- First baseman / Catcher
- Born: March 10, 1892 North Vernon, Indiana, U.S.
- Died: September 5, 1925 (aged 33) Camden, South Carolina, U.S.
- Batted: RightThrew: Right

MLB debut
- April 10, 1915, for the Newark Peppers

Last MLB appearance
- June 24, 1917, for the Cincinnati Reds

MLB statistics
- Batting average: .229
- Home runs: 1
- RBI: 47
- Stats at Baseball Reference

Teams
- Newark Peppers (1915); Cincinnati Reds (1916–1917);

= Emil Huhn =

American baseball player (1892–1925)

Emil Hugo "Hap" Huhn (March 10, 1892 – September 5, 1925) was an American right-handed Major League Baseball first baseman and catcher who played for the Federal League's Newark Peppers in 1915 and for the Cincinnati Reds in 1916 and 1917. He died at the age of 33 in a car crash.

Huhn began his minor league career in 1910, playing for the Richmond Pioneers and Shelbyville Grays, hitting .200 in 16 games. He played for the Hopkinsville Hoppers in 1911, hitting an improved .296 in 107 games. In 1912, he played for the Adrian Lions, hitting .252, and in 1913 he played for the Adrian Champs, hitting .305. He played for the Seattle Giants in 1914, hitting .295 with 31 doubles and ten triples.

He made his big league debut on April 10, 1915, playing for the Peppers. In 124 games for them that year, he hit 227 with 18 doubles and 13 stolen bases. He was purchased by the Reds from the Peppers on February 10, 1916, and in 1916 he hit .255 in 37 games. He hit .196 in 23 games for the Reds in 1917. On June 24, 1917, he played his final big league game.
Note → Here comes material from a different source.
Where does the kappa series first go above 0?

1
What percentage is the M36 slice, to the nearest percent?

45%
Overall, Huhn hit 229 with 40 runs and 47 RBI in 184 big league games. In 560 at-bats, he collected 128 hits - 22 of which were doubles, five of which were triples and one of which was a home run - and he stole 14 bases as well.

Although his major league career was done after 1917, he continued to play professionally, in the minor leagues, until 1925. From 1918 to 1920, he played for the Milwaukee Brewers, hitting .269, .282 and .295 in his three years with them. He played for the Augusta Georgians in 1921, hitting .359 with 43 doubles and 17 triples.
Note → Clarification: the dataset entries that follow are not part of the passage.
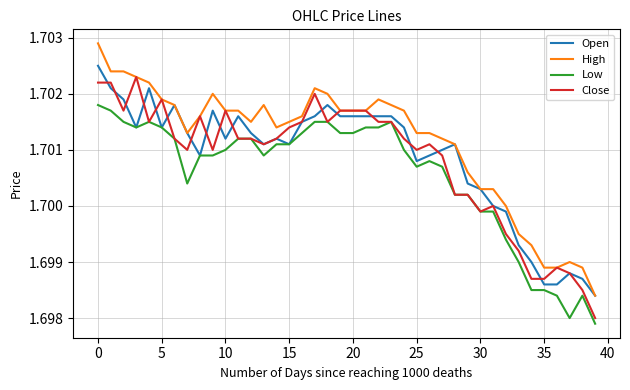

True or false: Open has more than 0 interior local peaks.

True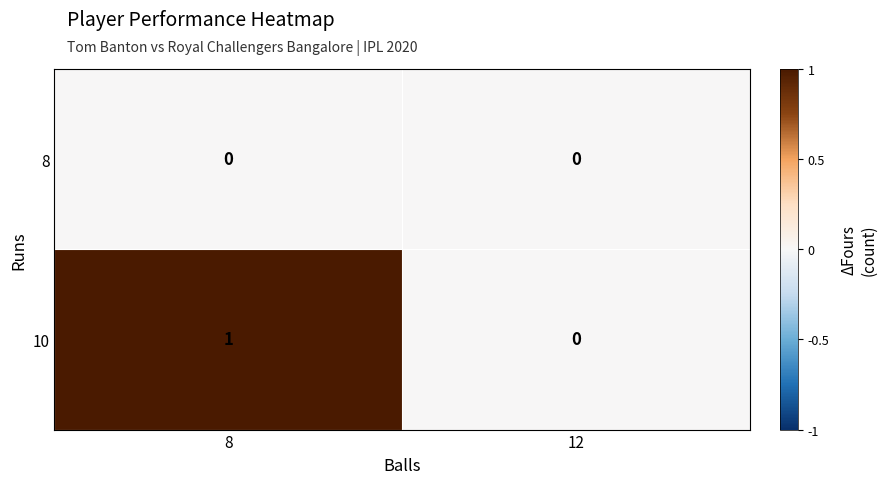

List the series in order of their overall mean, highest first.

10, 8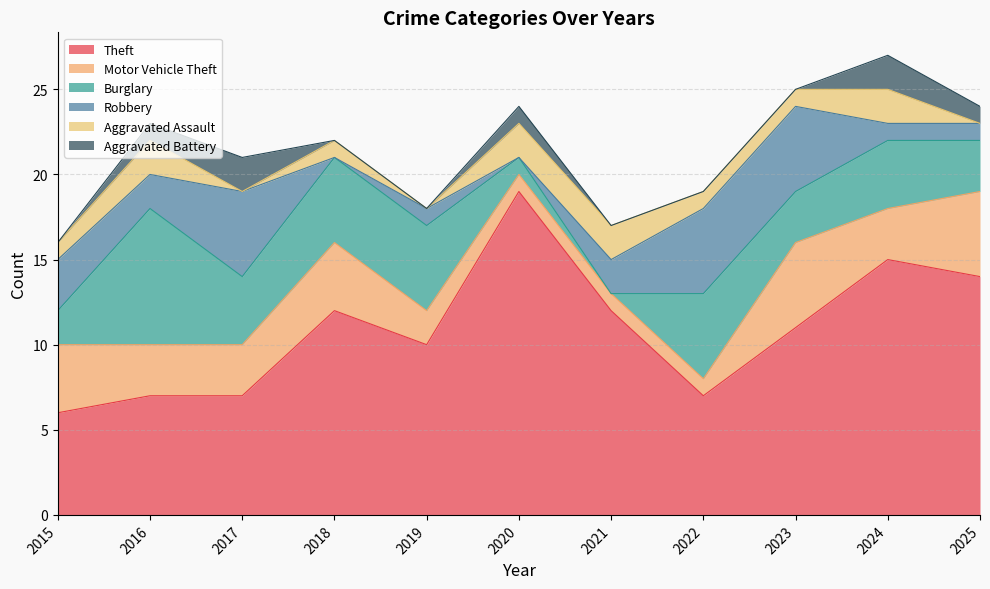

Is it true that Burglary equals 4 at 2016?

False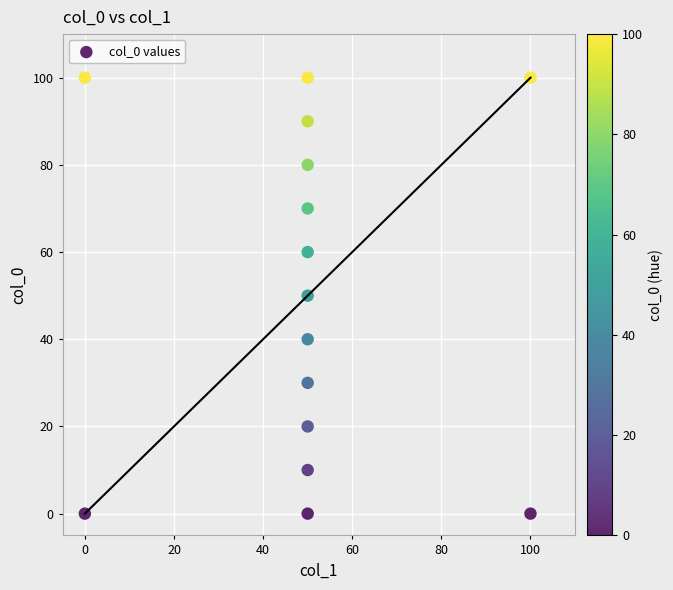

What is the range of X values (max minus min)?

100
From 1922 to 1924, he played for the Mobile Bears, hitting .311, .345 and .292 in three years with them. He split 1925 between the Augusta Tygers and Dallas Steers, hitting a combined .329 that season. Overall, he hit 304 with 1,658 hits in 1,544 minor league games.

==Minor league managing==
He managed the Augusta Georgians in 1921 and the Mobile Bears in 1924. He managed the Augusta Tygers for part of the 1925 season.

==Death==
On September 5, 1925, after a minor league game, Huhn drove six of his players back to Augusta in a large touring car. A second touring car followed a few minutes behind with team president J. Marvin Wolfe and the remaining players. When Huhn's vehicle was about 14 miles from Camden, South Carolina, it entered a “blind” curve in the road and went out of control, overturning and landing in a deep ditch. The vehicle was reportedly traveling 30 mph at the time. It was approximately 9:30 p.m. Emil was killed instantly. He was 33. His front-seat passenger, 30-year-old catcher Frank Reiger, died in an ambulance on the way to the hospital. Others in the vehicle and their injuries—none life-threatening— were pitcher Harry Smythe (broken collarbone), pitcher Kenneth “Duke” Sedgwick (bruises to the head), shortstop Joe Buskey (back injury), catcher Tobe Livingston (bruises to the head), and pitcher Chris Haury (shoulder and back injuries).